I received my Ph.D. in Medical Physiology from the Southwestern Graduate School of Biomedical Sciences in Dallas, Texas. As a student in the laboratory of Dr. Dwight German, I developed what has become a life-long interest in the physiological properties of midbrain dopamine neurons and their role in neuropsychiatric disease. After completing my graduate training in 1986, I undertook a post-doctoral fellowship in neuropsychopharmacology with Steve Bunney, M.D. and Robert Roth, Ph.D. at the Yale University School of Medicine. I joined the University of Maryland School of Medicine and the Maryland Psychiatric Research Center as an Assistant Professor in 1989.
The research conducted in our laboratory is currently supported by R01 grants from the National Institutes of Mental Health, the National Institute of Neurological Disorders and Stroke and by an Independent Investigator Award from the Brain and Behavioral Research Foundation. Past support has included grants from the National Institute on Drug Abuse, The Stanley Foundation and the National Alliance for Research on Schizophrenia and Depression. Mr. Leon Brown, a graduate student in the Program in Neuroscience, recently received the prestigious and highly competitive Ruth L. Kirschstein National Research Service award to support his training in our laboratory.
Our laboratory is investigating the physiological mechanisms through which dopamine-containing neurons in the ventral midbrain encode information. Located in the pars compacta of the substantia nigra and in the adjacent ventral tegmental area, these cells form reciprocal connections with neurons in the basal ganglia, cortex and limbic forebrain. Dopamine neurons and their circuits are critically involved in the regulation of motor activity and in the motivational processes underlying learning and execution of goal-directed behaviors. Understanding the basic mechanisms involved in regulating the electrical activity of these cells and their neuronal targets is an essential step in the development of new strategies for treating a variety of clinical syndromes including Parkinson's disease, schizophrenia and drug abuse.

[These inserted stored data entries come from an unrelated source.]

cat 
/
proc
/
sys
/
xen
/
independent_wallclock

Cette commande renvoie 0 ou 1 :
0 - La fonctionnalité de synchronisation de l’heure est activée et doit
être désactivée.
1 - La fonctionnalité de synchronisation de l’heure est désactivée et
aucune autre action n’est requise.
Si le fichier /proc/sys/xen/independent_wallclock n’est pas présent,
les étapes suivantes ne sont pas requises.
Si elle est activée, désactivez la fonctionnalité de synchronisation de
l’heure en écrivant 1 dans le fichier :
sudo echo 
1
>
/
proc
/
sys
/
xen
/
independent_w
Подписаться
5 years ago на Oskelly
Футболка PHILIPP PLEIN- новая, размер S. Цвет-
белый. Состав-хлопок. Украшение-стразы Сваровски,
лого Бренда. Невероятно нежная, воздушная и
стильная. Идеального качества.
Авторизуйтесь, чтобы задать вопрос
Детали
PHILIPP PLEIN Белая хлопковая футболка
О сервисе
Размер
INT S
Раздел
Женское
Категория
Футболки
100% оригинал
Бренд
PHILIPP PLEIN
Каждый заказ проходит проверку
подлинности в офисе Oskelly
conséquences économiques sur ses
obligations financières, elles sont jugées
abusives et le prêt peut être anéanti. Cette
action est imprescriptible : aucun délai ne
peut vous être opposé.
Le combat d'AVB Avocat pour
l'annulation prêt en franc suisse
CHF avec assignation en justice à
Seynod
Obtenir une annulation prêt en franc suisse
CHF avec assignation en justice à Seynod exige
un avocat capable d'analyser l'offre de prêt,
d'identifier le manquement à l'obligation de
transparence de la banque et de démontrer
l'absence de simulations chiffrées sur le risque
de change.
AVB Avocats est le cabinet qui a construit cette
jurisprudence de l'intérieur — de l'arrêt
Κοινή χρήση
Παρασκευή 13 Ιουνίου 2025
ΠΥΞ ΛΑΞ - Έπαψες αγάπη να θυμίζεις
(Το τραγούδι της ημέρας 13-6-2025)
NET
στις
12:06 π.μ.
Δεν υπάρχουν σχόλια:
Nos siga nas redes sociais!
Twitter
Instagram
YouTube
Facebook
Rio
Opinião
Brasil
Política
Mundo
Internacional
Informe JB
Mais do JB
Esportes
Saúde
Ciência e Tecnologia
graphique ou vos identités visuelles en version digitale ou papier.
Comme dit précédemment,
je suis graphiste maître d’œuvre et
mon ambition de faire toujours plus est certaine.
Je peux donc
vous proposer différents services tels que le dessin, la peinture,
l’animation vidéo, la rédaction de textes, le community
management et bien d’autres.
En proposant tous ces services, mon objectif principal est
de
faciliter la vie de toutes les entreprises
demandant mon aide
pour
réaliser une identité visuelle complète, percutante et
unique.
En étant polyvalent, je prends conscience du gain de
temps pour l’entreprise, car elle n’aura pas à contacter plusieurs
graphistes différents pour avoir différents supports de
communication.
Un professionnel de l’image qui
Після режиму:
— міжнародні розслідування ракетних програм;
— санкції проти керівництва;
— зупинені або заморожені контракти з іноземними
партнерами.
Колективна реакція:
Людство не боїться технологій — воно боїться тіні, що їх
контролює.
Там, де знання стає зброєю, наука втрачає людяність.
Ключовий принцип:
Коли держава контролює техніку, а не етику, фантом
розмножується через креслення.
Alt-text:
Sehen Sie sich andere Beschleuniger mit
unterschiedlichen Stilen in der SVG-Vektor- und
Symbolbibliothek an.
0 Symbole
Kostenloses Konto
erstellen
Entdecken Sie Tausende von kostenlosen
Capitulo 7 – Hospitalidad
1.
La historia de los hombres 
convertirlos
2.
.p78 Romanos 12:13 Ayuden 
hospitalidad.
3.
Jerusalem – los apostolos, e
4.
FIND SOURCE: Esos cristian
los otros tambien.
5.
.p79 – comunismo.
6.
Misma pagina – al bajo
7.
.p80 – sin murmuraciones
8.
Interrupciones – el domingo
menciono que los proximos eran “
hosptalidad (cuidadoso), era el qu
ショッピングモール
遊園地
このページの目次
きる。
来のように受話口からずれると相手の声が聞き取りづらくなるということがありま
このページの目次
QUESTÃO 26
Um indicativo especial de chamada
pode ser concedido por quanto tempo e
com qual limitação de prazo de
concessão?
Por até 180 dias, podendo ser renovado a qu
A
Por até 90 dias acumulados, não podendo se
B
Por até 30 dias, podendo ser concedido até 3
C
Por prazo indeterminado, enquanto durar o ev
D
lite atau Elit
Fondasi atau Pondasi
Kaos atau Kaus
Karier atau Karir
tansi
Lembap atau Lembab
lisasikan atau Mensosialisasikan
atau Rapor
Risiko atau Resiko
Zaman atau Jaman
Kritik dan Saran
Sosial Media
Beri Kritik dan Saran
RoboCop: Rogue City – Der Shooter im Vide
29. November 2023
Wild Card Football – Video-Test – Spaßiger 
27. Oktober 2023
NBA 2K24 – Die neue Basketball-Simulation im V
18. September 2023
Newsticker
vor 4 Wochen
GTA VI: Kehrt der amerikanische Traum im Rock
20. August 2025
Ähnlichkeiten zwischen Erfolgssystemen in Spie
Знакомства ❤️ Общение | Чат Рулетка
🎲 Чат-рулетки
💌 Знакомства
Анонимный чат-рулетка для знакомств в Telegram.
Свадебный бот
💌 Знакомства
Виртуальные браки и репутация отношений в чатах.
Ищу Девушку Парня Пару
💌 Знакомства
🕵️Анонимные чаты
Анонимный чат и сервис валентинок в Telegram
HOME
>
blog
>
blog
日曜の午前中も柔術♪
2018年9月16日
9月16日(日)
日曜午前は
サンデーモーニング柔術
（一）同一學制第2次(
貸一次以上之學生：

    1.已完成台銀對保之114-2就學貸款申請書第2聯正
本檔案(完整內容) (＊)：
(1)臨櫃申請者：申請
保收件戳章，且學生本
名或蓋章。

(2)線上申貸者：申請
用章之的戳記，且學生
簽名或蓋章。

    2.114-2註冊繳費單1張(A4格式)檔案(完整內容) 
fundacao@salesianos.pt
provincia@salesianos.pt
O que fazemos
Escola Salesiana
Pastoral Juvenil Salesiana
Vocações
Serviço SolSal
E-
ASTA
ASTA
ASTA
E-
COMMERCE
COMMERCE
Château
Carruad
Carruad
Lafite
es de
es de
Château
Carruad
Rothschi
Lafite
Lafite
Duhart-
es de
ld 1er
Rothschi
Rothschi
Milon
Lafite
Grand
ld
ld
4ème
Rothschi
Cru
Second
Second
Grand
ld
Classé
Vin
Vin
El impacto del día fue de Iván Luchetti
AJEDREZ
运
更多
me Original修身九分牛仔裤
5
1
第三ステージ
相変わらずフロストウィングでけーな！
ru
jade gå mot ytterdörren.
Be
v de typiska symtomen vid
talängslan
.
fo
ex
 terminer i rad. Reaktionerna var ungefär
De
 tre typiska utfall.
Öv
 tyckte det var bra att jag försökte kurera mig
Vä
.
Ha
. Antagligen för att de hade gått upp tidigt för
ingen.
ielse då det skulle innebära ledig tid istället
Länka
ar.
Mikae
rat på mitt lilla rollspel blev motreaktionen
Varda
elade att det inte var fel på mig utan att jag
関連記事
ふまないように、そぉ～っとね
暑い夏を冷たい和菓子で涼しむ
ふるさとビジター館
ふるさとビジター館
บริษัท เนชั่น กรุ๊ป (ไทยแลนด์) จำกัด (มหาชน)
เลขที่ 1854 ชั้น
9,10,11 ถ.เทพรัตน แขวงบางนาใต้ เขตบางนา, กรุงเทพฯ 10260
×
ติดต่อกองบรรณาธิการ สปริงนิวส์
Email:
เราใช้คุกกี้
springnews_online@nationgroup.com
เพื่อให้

Much of our current research is focused on study of the ionic currents that produce the complex firing patterns exhibited by dopamine neurons with an emphasis on those responsible for generating bursting activity. To accomplish this, we use a variety of contemporary electrophysiological and pharmacological techniques including intracellular and extracellular recording, in vitro brain slice techniques, microstimulation and microiontophoresis. Our research has shown that bursts of action potentials are generated intrinsically by a repetitive oscillation in membrane potential driven by voltage dependent calcium channels expressed in the dopamine neurons themselves. Currently, we are examining the interplay between these intrinsic mechanisms and the influence of afferents that contain neurotransmitters and modulators capable of modifying dopamine cell activity. Future studies are aimed at identifying the cellular mechanisms responsible for switching the firing pattern of dopamine neurons between bursting and nonbursting modalities and applying this knowledge to advance our current understanding of the influence of dopamine on target neurons throughout the forebrain.
Lab Techniques and Equipment:
Much of the research conducted in our laboratory involves single unit electrophysiological recording techniques. Two laboratories are currently dedicated to in vivo recording and microstimulation while a third is devoted to conducting visualized whole cell patch clamp recording. We are actively collaborating with Drs. Carmen Canavier (LSU School of Medicine) and Edwin Levitan (University of Pittsburgh School of Medicine) in refining a computational model of dopamine cell activity. Our laboratory is also equipped to conduct a variety of behavioral studies and we are currently collaborating with Dr. Greg Elmer on a project involving deep brain stimulation and learned helplessness.